The pilots want more: more pay, better retirement, and other benefits. And they brought their issues before the public for a couple of hours Wednesday afternoon.

Southwest is McCarran's biggest airline. And a lot of passengers like Robin Billingslea 'luv' them and the pilots.

"Our lives are in their hands, they should get everything they need so we can get what we need and get where we need to go safely," Billingslea says.

Wednesday afternoon, 350 pilots from the Southwest Airlines Pilots' Association held an informational picket near the Orleans Hotel Casino. They want everyone to know they want a contract.

Of course the big issues: pay, retirement, back pay and quality of life.

"We love our company and we're out here because we want to bring our company and our pilots back together. We want to give our company avenues so that we can trust them again," says union president Jon Weaks.

"There will be no travel disruptions. The second thing, we love our airline and we're out here doing this to stop the monetization of our culture from taking the soul of our airline," said Weaks.

The union hopes they will work something out when they resume talks next month.

Southwest Airlines says union negotiators walked away when they had offered pilots the highest pay rate in the industry.

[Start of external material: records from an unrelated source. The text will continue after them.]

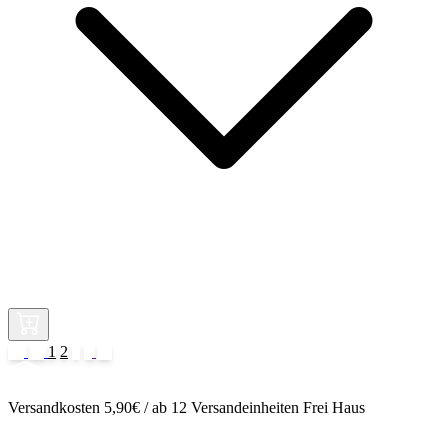
1
2
3
Versandkosten 5,90€ / ab 12 Versandeinheiten Frei Haus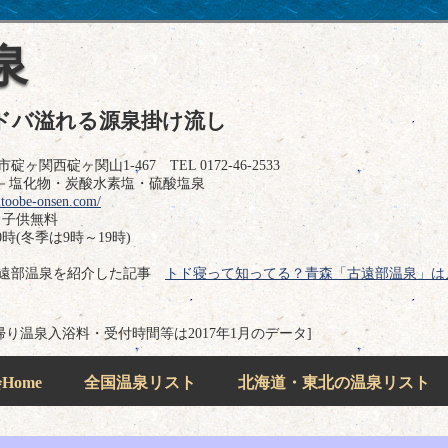
泉
ドバ溢れる源泉掛け流し
碇ヶ関西碇ヶ関山1-467 TEL 0172-46-2533
－塩化物・炭酸水素塩・硫酸塩泉
utoobe-onsen.com/
、子供無料
時(冬季は9時～19時)
古遠部温泉を紹介した記事
トド寝って知ってる？青森「古遠部温泉」は
帰り温泉入浴料・受付時間等は2017年1月のデータ]
ome
全国温泉リスト
北海道・東北の温泉リスト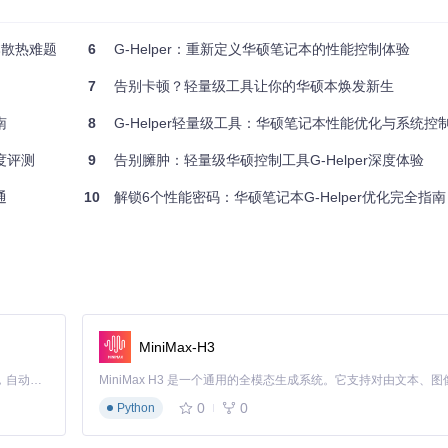
户的常见困扰。G-Helper的静音模式通过智能调节CPU功耗（30-5
小时。
本散热难题
6
G-Helper：重新定义华硕笔记本的性能控制体验
7
告别卡顿？轻量级工具让你的华硕本焕发新生
南
8
G-Helper轻量级工具：华硕笔记本性能优化与系统控
度评测
9
告别臃肿：轻量级华硕控制工具G-Helper深度体验
通
10
解锁6个性能密码：华硕笔记本G-Helper优化完全指南
扇低转速运行，同时减少不必要的性能消耗。
elper的Turbo模式可将CPU功耗释放至80-130W，配合独显直连模
提前加速散热，避免性能骤降。
MiniMax-H3
制已生效
Claude Code 的开源替代方案。连接任意大模型，编辑代码，运行命令，自动验证 — 全自动执行。用 Rust 构建，极致性能。 ｜ An open-source alternative to Claude Code. Connect any LLM, edit code, run commands, and verify changes — autonomously. Built in Rust for speed. Get Started
0%以上
保持在95%左右
0
0
Python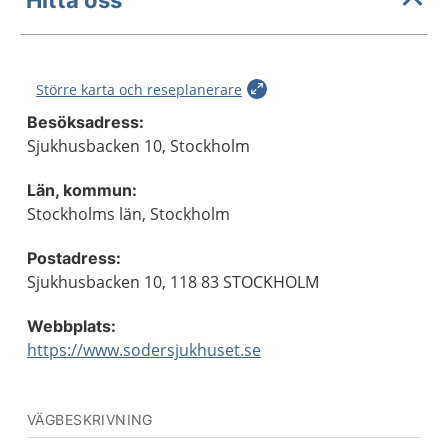
Större karta och reseplanerare
Besöksadress:
Sjukhusbacken 10, Stockholm
Län, kommun:
Stockholms län, Stockholm
Postadress:
Sjukhusbacken 10, 118 83 STOCKHOLM
Webbplats:
https://www.sodersjukhuset.se
VÄGBESKRIVNING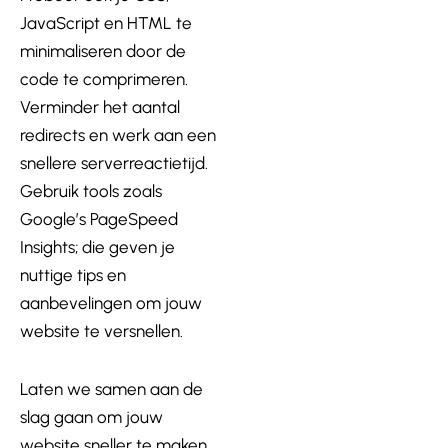
JavaScript en HTML te
minimaliseren door de
code te comprimeren.
Verminder het aantal
redirects en werk aan een
snellere serverreactietijd.
Gebruik tools zoals
Google’s PageSpeed
Insights; die geven je
nuttige tips en
aanbevelingen om jouw
website te versnellen.
Laten we samen aan de
slag gaan om jouw
website sneller te maken,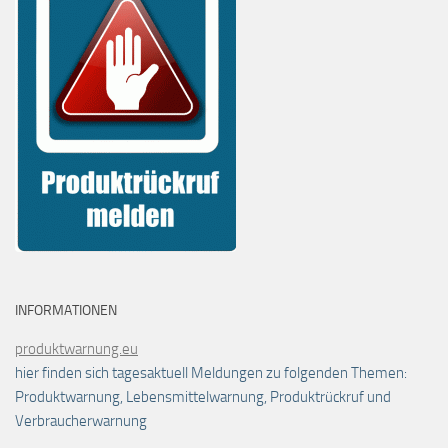
INFORMATIONEN
produktwarnung.eu
hier finden sich tagesaktuell Meldungen zu folgenden Themen:
Produktwarnung, Lebensmittelwarnung, Produktrückruf und
Verbraucherwarnung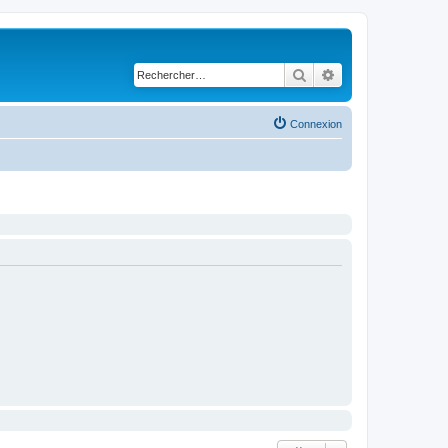
Rechercher
Recherche avancé
Connexion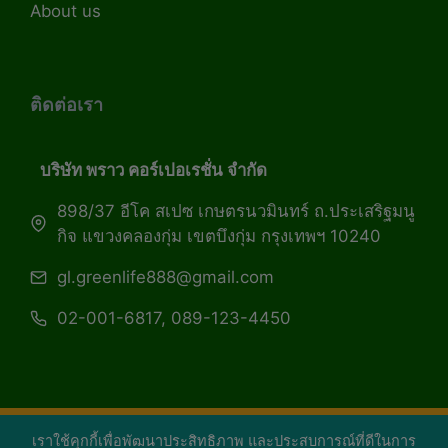
About us
ติดต่อเรา
บริษัท พราว คอร์เปอเรชั่น จำกัด
898/37 อีโค สเปซ เกษตรนวมินทร์ ถ.ประเสริฐมนู
กิจ แขวงคลองกุ่ม เขตบึงกุ่ม กรุงเทพฯ 10240
gl.greenlife888@gmail.com
02-001-6817, 089-123-4450
เราใช้คุกกี้เพื่อพัฒนาประสิทธิภาพ และประสบการณ์ที่ดีในการ
Copyright 2026 — Green Life Plus mag | กรีน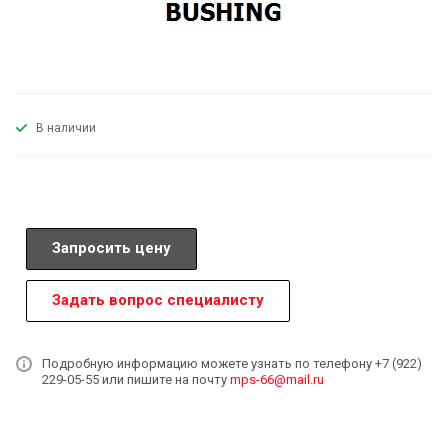
В наличии
Запросить цену
Задать вопрос специалисту
Подробную информацию можете узнать по телефону +7 (922)
229-05-55 или пишите на почту
mps-66@mail.ru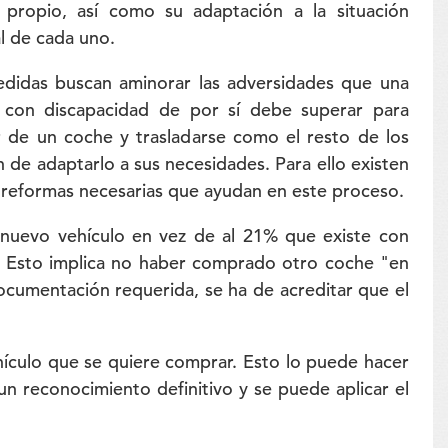
o propio, así como su adaptación a la situación
al de cada uno.
edidas buscan aminorar las adversidades que una
 con discapacidad de por sí debe superar para
 de un coche y trasladarse como el resto de los
de adaptarlo a sus necesidades. Para ello existen
as reformas necesarias que ayudan en este proceso.
nuevo vehículo en vez de al 21% que existe con
s. Esto implica no haber comprado otro coche "en
documentación requerida, se ha de acreditar que el
hículo que se quiere comprar. Esto lo puede hacer
n reconocimiento definitivo y se puede aplicar el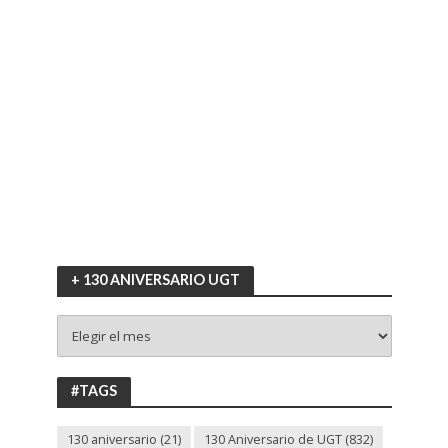
+ 130 ANIVERSARIO UGT
+
130
ANIVERSARIO
UGT
#TAGS
130 aniversario
(21)
130 Aniversario de UGT
(832)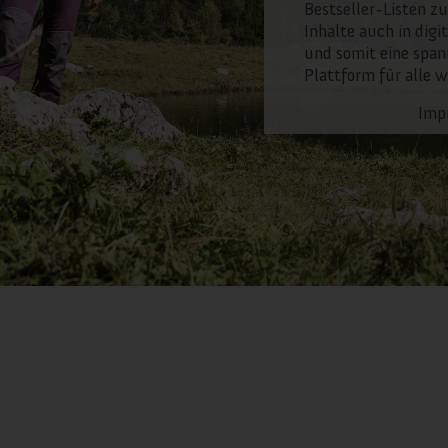
Bestseller-Listen zu
Inhalte auch in digi
und somit eine span
Plattform für alle 
Imp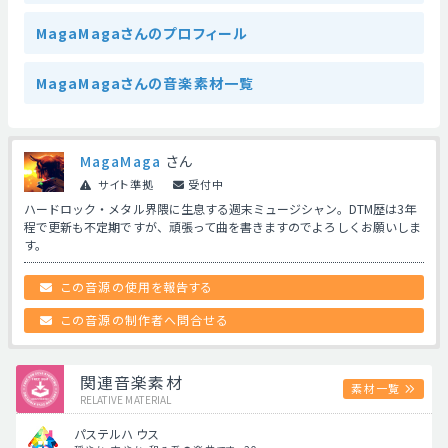
MagaMagaさんのプロフィール
MagaMagaさんの音楽素材一覧
MagaMaga
さん
サイト準拠
受付中
ハードロック・メタル界隈に生息する週末ミュージシャン。DTM歴は3年
程で更新も不定期ですが、頑張って曲を書きますのでよろしくお願いしま
す。
この音源の使用を報告する
この音源の制作者へ問合せる
関連音楽素材
素材一覧
RELATIVE MATERIAL
パステルハウス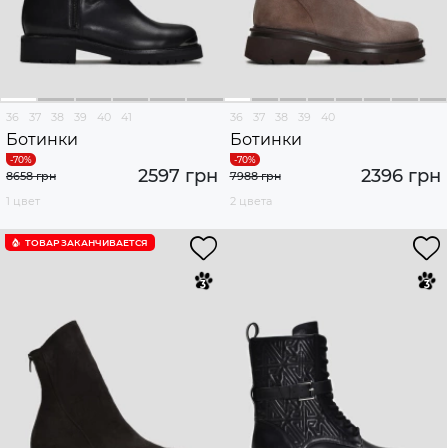
36
37
38
39
40
41
36
37
38
39
40
Ботинки
Ботинки
2597 грн
2396 грн
8658 грн
7988 грн
1 цвет
2 цвета
ТОВАР ЗАКАНЧИВАЕТСЯ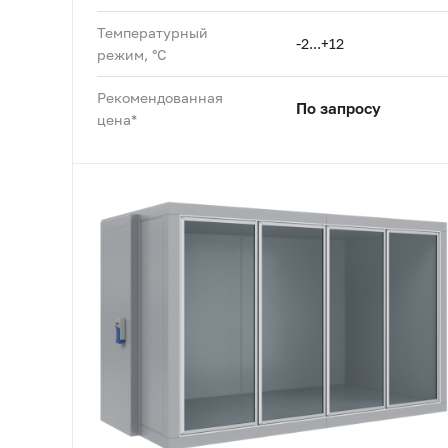
Температурный
-2...+12
режим, °C
Рекомендованная
По запросу
цена*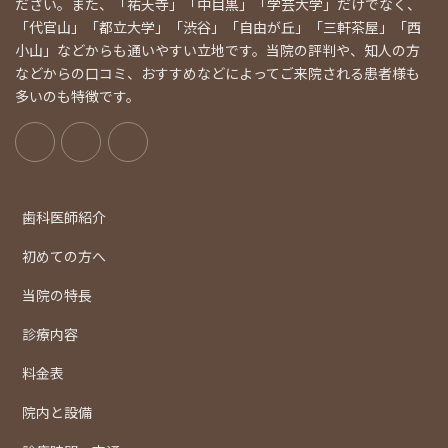
ださい。また、「祐天寺」「中目黒」「学芸大学」だけでなく、
「代官山」「都立大学」「渋谷」「自由が丘」「三軒茶屋」「西
小山」などからも通いやすい立地です。当院の評判や、知人の方
などからの口コミ、おすすめなどによってご来院される患者様も
多いのも特徴です。
歯科医師紹介
初めての方へ
当院の特長
診療内容
料金表
院内と設備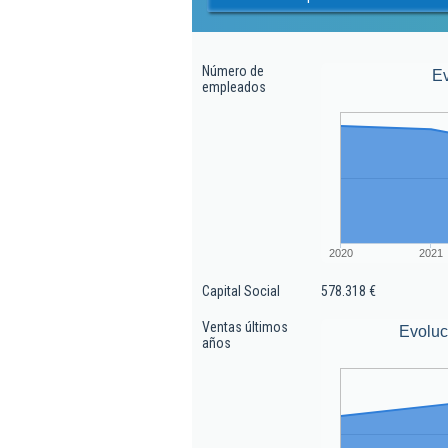
Número de
E
empleados
2020
2021
Capital Social
578.318 €
Ventas últimos
Evoluc
años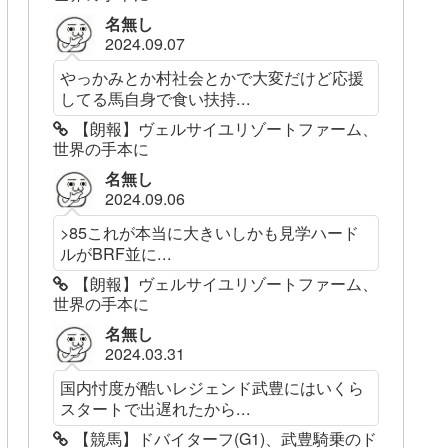
名無し
2024.09.07
やっかみとか村社会とかで大変だけど応援
してる馬自身で食い扶持...
【朗報】ヴェルサイユリゾートファーム、
世界の手本に
名無し
2024.09.06
>85これが本当に大きいしかも見学ハード
ルがBRF並に...
【朗報】ヴェルサイユリゾートファーム、
世界の手本に
名無し
2024.03.31
国内忖度が酷いレジェンド武豊にはいくら
スタートで出遅れたから...
【競馬】ドバイターフ(G1)、武豊騎乗のド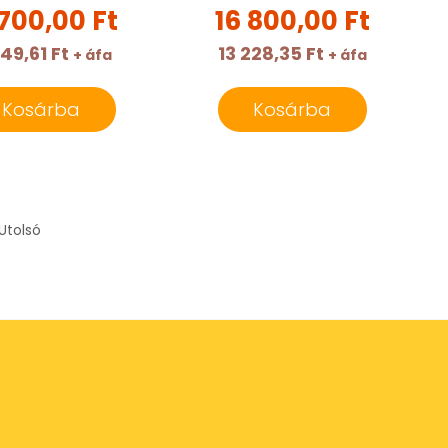
 700,00 Ft
16 800,00 Ft
149,61 Ft
13 228,35 Ft
+ áfa
+ áfa
Kosárba
Kosárba
Utolsó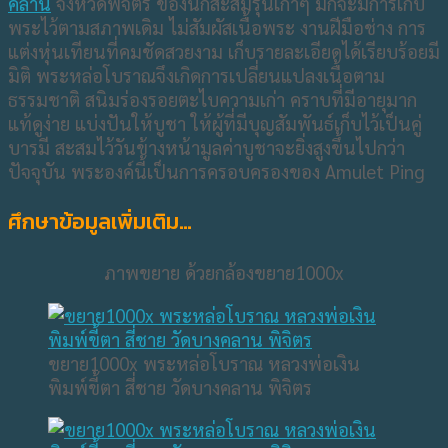
คลาน
จังหวัดพิจิตร ของนักสะสมรุ่นเก่าๆ มักจะมีการเก็บ
พระไว้ตามสภาพเดิม ไม่สัมผัสเนื้อพระ งานฝีมือช่าง การ
แต่งหุ่นเทียนที่คมชัดสวยงาม เก็บรายละเอียดได้เรียบร้อยมี
มิติ พระหล่อโบราณจึงเกิดการเปลี่ยนแปลงเนื้อตาม
ธรรมชาติ สนิมร่องรอยตะไบความเก่า คราบที่มีอายุมาก
แท้ดูง่าย แบ่งปันให้บูชา ให้ผู้ที่มีบุญสัมพันธ์เก็บไว้เป็นคู่
บารมี สะสมไว้วันข้างหน้ามูลค่าบูชาจะยิ่งสูงขึ้นไปกว่า
ปัจจุบัน พระองค์นี้เป็นการครอบครองของ Amulet Ping
ศึกษาข้อมูลเพิ่มเติม…
ภาพขยาย ด้วยกล้องขยาย1000x
ขยาย1000x พระหล่อโบราณ หลวงพ่อเงิน
พิมพ์ขี้ตา สี่ชาย วัดบางคลาน พิจิตร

Passenger Cindy O'Neill hopes they can get it all settled.

"I think it's good for them. I mean they need a retirement. They need better benefits. They do a very stressful job. I mean I can't imagine trying to fly a plane full of all those passengers through all the elements of the weather and everything else, and I hope they can get their benefits," O'Neill says.

Not all like unions. We found a passenger with opposite opinions who chose not to speak on camera.